Golf Performance Enhancement: Mapping the Course

You want to take your best game out to the golf course when you play. We all do. But when you’re playing in a tournament, there are several things you can and probably should do to improve your chances of success. If you’ve ever played tournament golf, you know it’s unlike anything else you’ve ever experienced. If it’s a stroke play event, every putt must be holed, and that just adds to the pressure. There are no gimmies, and players tend to do things in a tournament that they would never otherwise do when playing a casual round with their buddies. That’s why golf is the greatest sport in the world! It’s the perfect combination of mental and physical.

Tournament preparation is one of the topics we’ve discussed off-and-on in Golf Performance Enhancement. PGA Professional Gary Balliet is always quick to offer up a story or two about how he’s prepared for tournaments over the years, including the 1984 PGA Championship at Shoal Creek Country Club in Alabama. The other day, the topic of practice rounds came up, and we started talking about what it means to “map” a golf course before you have to play it in a tournament when every stroke counts.

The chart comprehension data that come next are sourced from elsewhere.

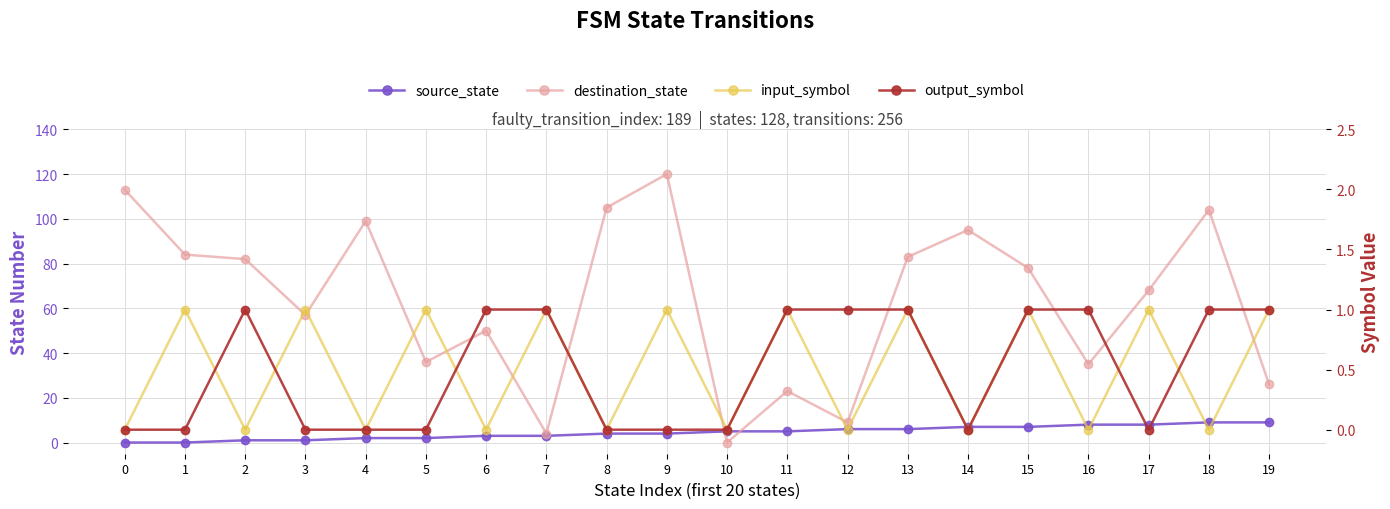

What is the maximum value shown in the chart?

120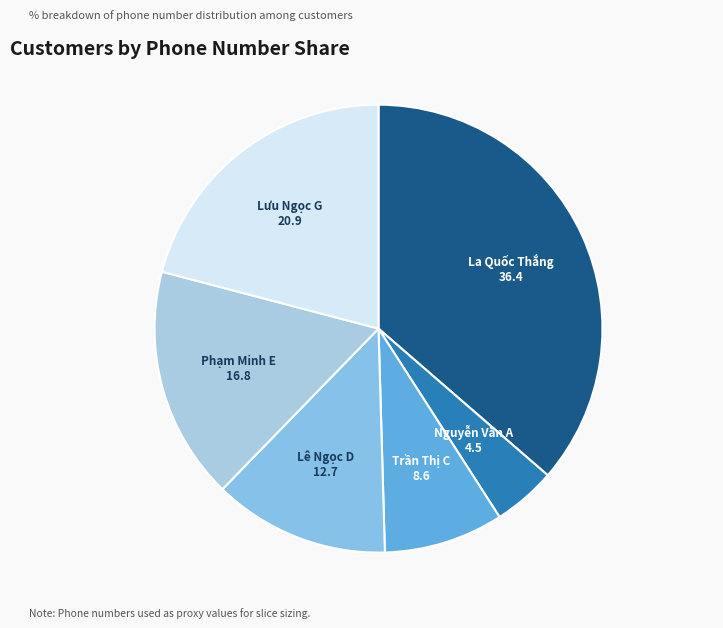

Which slice is the smallest?

Nguyễn Văn A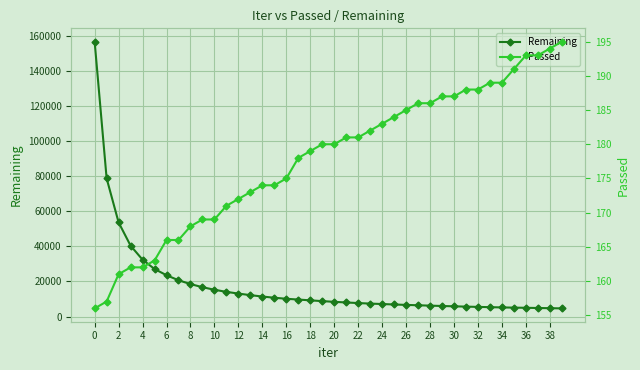

What is the maximum value for Remaining?

156489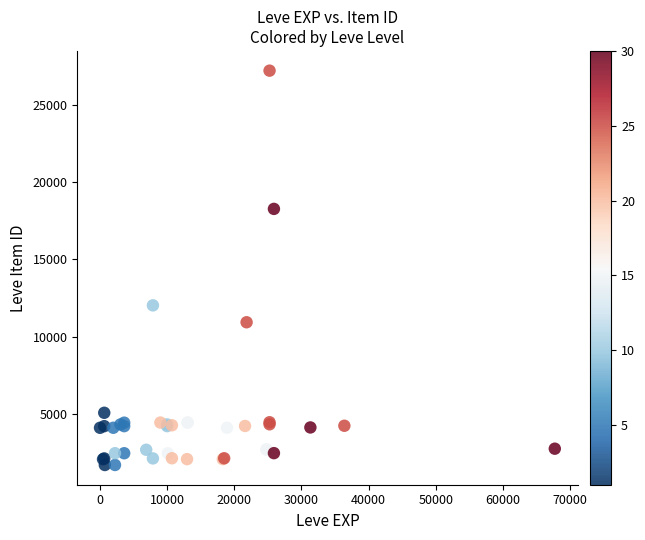

What Y value in the scatter plot is closest to 14448?

12018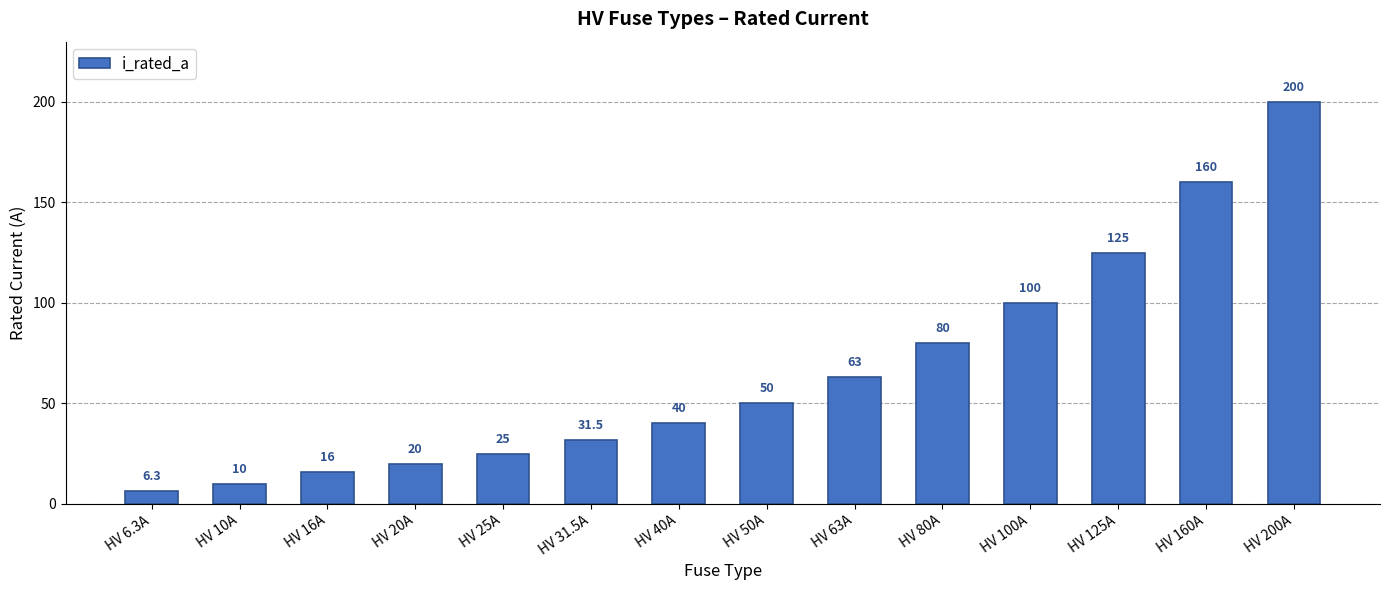

What is the ratio of the value at HV 160A to the value at HV 6.3A?

25.4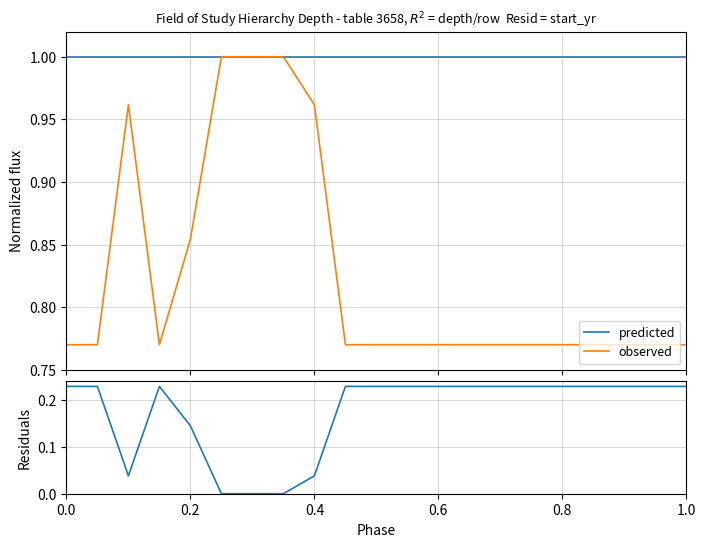

What is the sum of all residuals values?

3.7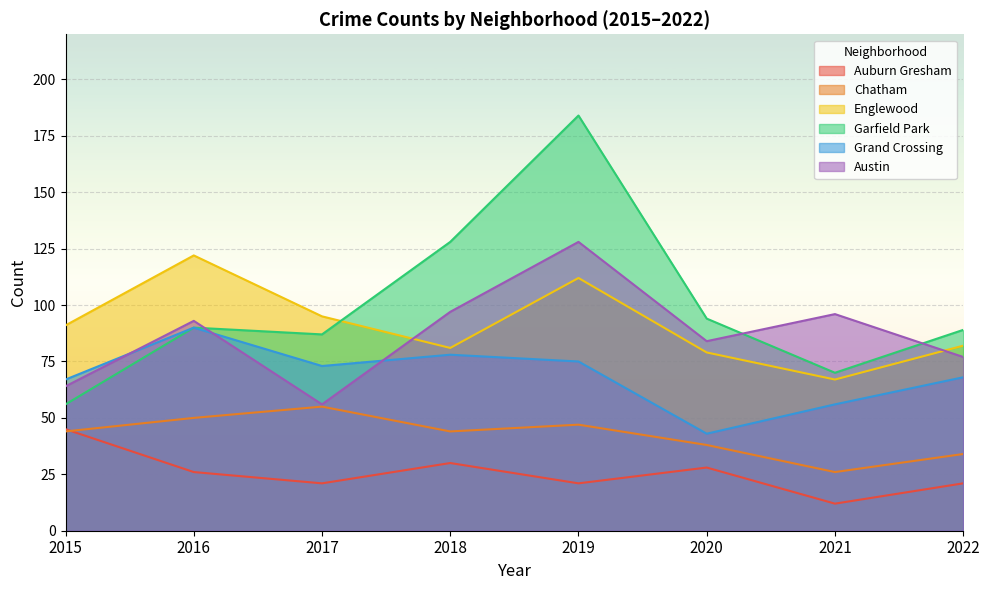

True or false: Garfield Park has a value of 94 at 2020.

True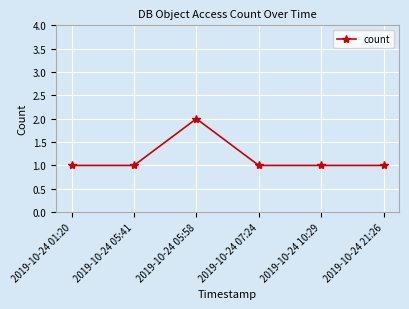

Is this an area chart (filled region under the line)?

No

Course mapping is a hole-by-hole
Course mapping allows you to determine the best way to play each hole.

Course mapping has been defined as, “giving a golfer as much information to allow each hole to be played successfully.” Gary says he likes to play a practice round at a course 2-3 days before a tournament so he can get a feel for how conditions are going to be. Get your hands on a yardage book if you can, especially a local yardage book. The more knowledgeable you are about the golf course you’re playing, the greater your chances of going low or even saving a few strokes. Here are a few course mapping tips:

* What type of grass are the fairways and greens?
* How firm are the fairways and greens?
* How is the grain? Which way does it run?
* Where do you want your tee shot to land on each hole?
* Choose a high-percentage landing area and a more aggressive one.
* Come up with a plan (or club to hit) for each hole, and stick to it.
* Does the hole require a cut or a draw?
* If there’s a certain yardage you like, try to hit to it.
* What is the weather like? Is there a prevailing wind in the area?
* How to the course conditions change from morning to afternoon?
* Does the wind tend to blow more in the afternoon or the morning?
* Is there fog in the morning? What time does it typically burn off?
* Look for undulations and slopes in the fairways and on the greens? Which way does the course drain?
* Which way do the greens tend to break?
* Play each hole mentally, from green to tee. There may be trouble you can’t see from the tee.